Prématurité : bien préparer l’avenir de votre enfant

[16 novembre 2015 - 16h44] [mis à jour le 16 novembre 2015 à 17h55]

Chaque année en France, entre 55 000 et 60 000 enfants naissent prématurément. Si pour les parents, cette situation reste toujours angoissante, les professionnels de santé s’investissent pour apaiser et aider. Avec un seul objectif, assurer et suivre le développement de ces enfants jusqu’à leur entrée à l’école primaire. A l’occasion de la Journée mondiale de la prématurité, ce 17 novembre, le Dr Olivier Brissaud médecin réanimateur en néonatalogie, nous explique l’ensemble du suivi mis en place.

De quoi parle-t-on ?

« La prématurité concerne les enfants qui naissent avant 37 semaines d’aménorrhée, soit huit mois de grossesse », nous explique le Dr Olivier Brissaud. Mais en réalité, la prématurité diffère d’un enfant à un autre et comporte plusieurs degrés. « On parle d’extrême prématurité avant 28 semaines, et de grande prématurité avant 32 semaines.

Des causes multiples

« Les grossesses multiples constituent le principal facteur de risque et représentent un quart des naissances prématurées en France ». L‘hypertension artérielle, le tabagisme, une grossesse très précoce ou à l’inverse trop tardive sont également des facteurs de risque connus.

Un suivi dès la sortie de l’hôpital

Le retour de Bébé à la maison reste toujours une étape difficile pour les parents. « Nous devons les rassurer en leur indiquant que si leur enfant peut sortir de l’hôpital, c’est que son état ne nécessite plus de soins spécialisés et qu’il sera en sécurité », indique le Dr Brissaud. Bien entendu, les parents seront accompagnés et un suivi sera mis en place. Ce dernier diffère selon les établissements de santé. « A Bordeaux, nous suivons ces enfants tous les trois mois au cours de consultations dites bi-disciplinaires, avec un médecin et un psychomotricien.
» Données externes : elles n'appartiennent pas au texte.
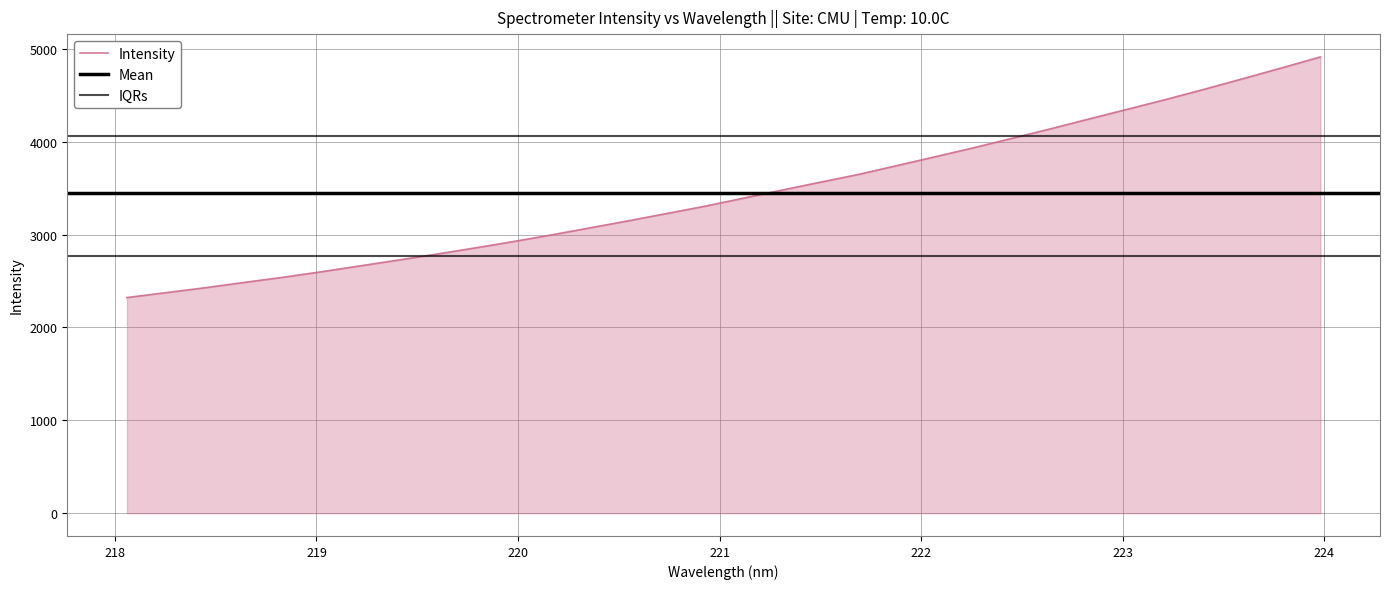

Rank the categories by value from lowest to highest.

218.0596, 218.2508, 218.442, 218.6332, 218.8244, 219.0156, 219.2067, 219.3979, 219.589, 219.7801, 219.9712, 220.1623, 220.3533, 220.5444, 220.7354, 220.9264, 221.1174, 221.3083, 221.4993, 221.6902, 221.8812, 222.0721, 222.263, 222.4538, 222.6447, 222.8355, 223.0264, 223.2172, 223.408, 223.5987, 223.7895, 223.9802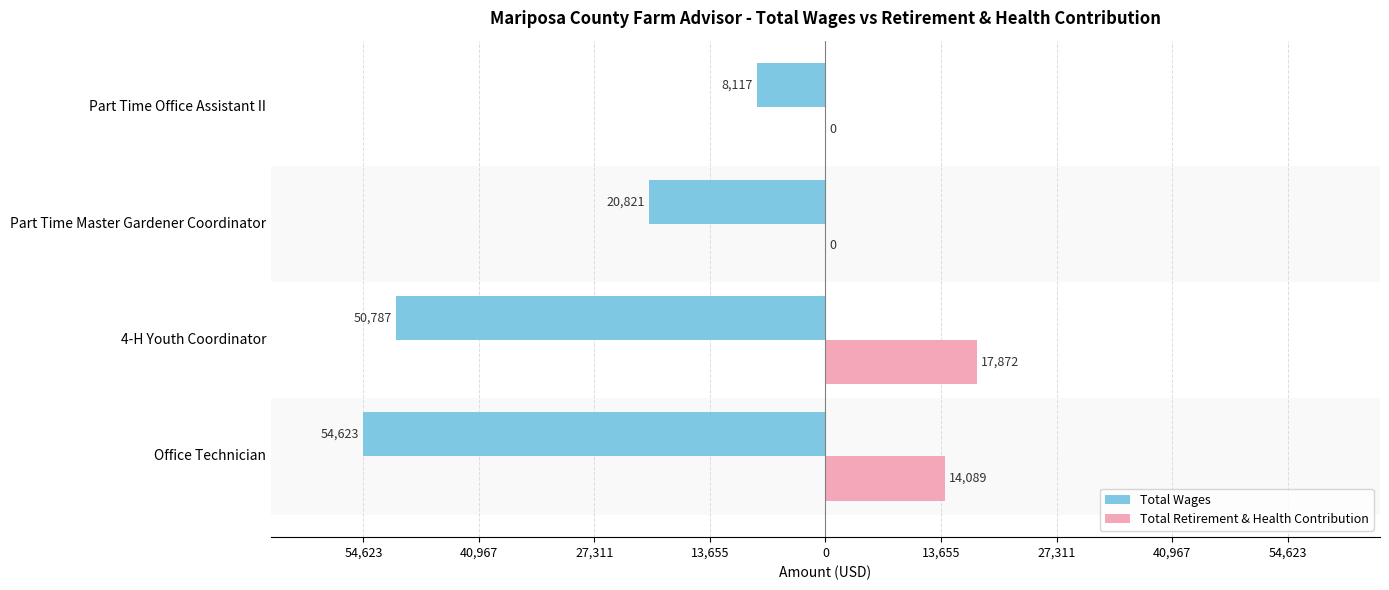

What is the difference between the maximum and second lowest values in the Total Retirement & Health Contribution series?

17872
C’est idéal, cela nous permet de poser un regard croisé sur le développement de l’enfant ».

Enfin, comme pour tous les nourrissons, il convient de respecter les règles d’hygiène de base. « Nous le répétons, il est impératif de se laver les mains à l’eau et au savon, notamment en période d’épidémie de bronchiolite. Les parents doivent également veiller à éviter les sorties avec leur bébé dans des lieux très fréquentés comme les grandes surfaces, et éviter de l’embrasser quand ils sont malades en portant un masque si nécessaire. Autant de mesures qui concernent d’ailleurs tous les nourrissons ! »

Surveiller pour assurer le développement

La prématurité peut induire des difficultés particulières sur le plan du développement, comparé aux enfants nés à terme. Un suivi médical adapté, jusqu’à son entrée en classe de CP, va permettre de détecter et de prendre en charge des déficits de motricité, de la vue, de l’audition, du langage, de l’attention et de l’apprentissage. Nous devons anticiper et expliquer aux parents qu’ils ne sont pas seuls. Notre rôle, c’est de les aider, les soutenir et les accompagner », conclut l’expert. Pour davantage d’informations consultez le site www.bebeprema.fr.

Le premier journal de bébé

AbbVie a élaboré en partenariat avec la Société française de Néonatologie (SFN) un livret intitulé « Ton premier journal » à destination des parents d’enfant prématuré. Ce carnet permet de partager des informations sur le bébé avec l’équipe soignante et peut être conservé comme un souvenir de cette période de la vie de leur enfant. Il est disponible dans les services de néonatologie.